Stored entries:
· · · · · · ·
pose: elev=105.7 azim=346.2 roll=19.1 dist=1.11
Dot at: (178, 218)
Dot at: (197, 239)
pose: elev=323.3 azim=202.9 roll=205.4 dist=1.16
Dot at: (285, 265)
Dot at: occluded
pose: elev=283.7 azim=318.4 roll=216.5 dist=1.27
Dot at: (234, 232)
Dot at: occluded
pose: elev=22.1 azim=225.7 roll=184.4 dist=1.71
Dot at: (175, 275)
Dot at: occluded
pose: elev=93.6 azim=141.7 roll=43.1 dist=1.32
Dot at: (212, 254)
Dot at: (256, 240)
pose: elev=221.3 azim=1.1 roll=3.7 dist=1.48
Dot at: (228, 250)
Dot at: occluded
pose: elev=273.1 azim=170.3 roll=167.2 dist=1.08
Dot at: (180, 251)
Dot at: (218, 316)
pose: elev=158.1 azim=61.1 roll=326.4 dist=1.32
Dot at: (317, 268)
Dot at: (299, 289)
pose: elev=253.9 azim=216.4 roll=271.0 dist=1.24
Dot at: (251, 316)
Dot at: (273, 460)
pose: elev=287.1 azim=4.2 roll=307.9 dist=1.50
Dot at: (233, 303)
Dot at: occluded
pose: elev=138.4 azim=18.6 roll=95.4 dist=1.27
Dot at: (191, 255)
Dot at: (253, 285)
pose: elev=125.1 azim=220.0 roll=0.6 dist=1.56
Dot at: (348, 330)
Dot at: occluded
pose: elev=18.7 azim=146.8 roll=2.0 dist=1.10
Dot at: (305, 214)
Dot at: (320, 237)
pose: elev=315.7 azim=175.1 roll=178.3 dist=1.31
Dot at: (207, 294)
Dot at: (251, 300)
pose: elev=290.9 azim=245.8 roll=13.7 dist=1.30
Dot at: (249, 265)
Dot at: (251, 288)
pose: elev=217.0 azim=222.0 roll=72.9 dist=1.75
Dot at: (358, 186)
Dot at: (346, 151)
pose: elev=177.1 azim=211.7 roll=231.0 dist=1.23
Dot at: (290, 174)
· · · · · · ·
▶ Request:
Render every line of the data above as a Markdown table with the columns "No." and "Line", numbering the rows in order and omitting any blank lines.

▶ Exercise response:
| No. | Line |
|---|---|
| 1 | pose: elev=105.7 azim=346.2 roll=19.1 dist=1.11 |
| 2 | Dot at: (178, 218) |
| 3 | Dot at: (197, 239) |
| 4 | pose: elev=323.3 azim=202.9 roll=205.4 dist=1.16 |
| 5 | Dot at: (285, 265) |
| 6 | Dot at: occluded |
| 7 | pose: elev=283.7 azim=318.4 roll=216.5 dist=1.27 |
| 8 | Dot at: (234, 232) |
| 9 | Dot at: occluded |
| 10 | pose: elev=22.1 azim=225.7 roll=184.4 dist=1.71 |
| 11 | Dot at: (175, 275) |
| 12 | Dot at: occluded |
| 13 | pose: elev=93.6 azim=141.7 roll=43.1 dist=1.32 |
| 14 | Dot at: (212, 254) |
| 15 | Dot at: (256, 240) |
| 16 | pose: elev=221.3 azim=1.1 roll=3.7 dist=1.48 |
| 17 | Dot at: (228, 250) |
| 18 | Dot at: occluded |
| 19 | pose: elev=273.1 azim=170.3 roll=167.2 dist=1.08 |
| 20 | Dot at: (180, 251) |
| 21 | Dot at: (218, 316) |
| 22 | pose: elev=158.1 azim=61.1 roll=326.4 dist=1.32 |
| 23 | Dot at: (317, 268) |
| 24 | Dot at: (299, 289) |
| 25 | pose: elev=253.9 azim=216.4 roll=271.0 dist=1.24 |
| 26 | Dot at: (251, 316) |
| 27 | Dot at: (273, 460) |
| 28 | pose: elev=287.1 azim=4.2 roll=307.9 dist=1.50 |
| 29 | Dot at: (233, 303) |
| 30 | Dot at: occluded |
| 31 | pose: elev=138.4 azim=18.6 roll=95.4 dist=1.27 |
| 32 | Dot at: (191, 255) |
| 33 | Dot at: (253, 285) |
| 34 | pose: elev=125.1 azim=220.0 roll=0.6 dist=1.56 |
| 35 | Dot at: (348, 330) |
| 36 | Dot at: occluded |
| 37 | pose: elev=18.7 azim=146.8 roll=2.0 dist=1.10 |
| 38 | Dot at: (305, 214) |
| 39 | Dot at: (320, 237) |
| 40 | pose: elev=315.7 azim=175.1 roll=178.3 dist=1.31 |
| 41 | Dot at: (207, 294) |
| 42 | Dot at: (251, 300) |
| 43 | pose: elev=290.9 azim=245.8 roll=13.7 dist=1.30 |
| 44 | Dot at: (249, 265) |
| 45 | Dot at: (251, 288) |
| 46 | pose: elev=217.0 azim=222.0 roll=72.9 dist=1.75 |
| 47 | Dot at: (358, 186) |
| 48 | Dot at: (346, 151) |
| 49 | pose: elev=177.1 azim=211.7 roll=231.0 dist=1.23 |
| 50 | Dot at: (290, 174) |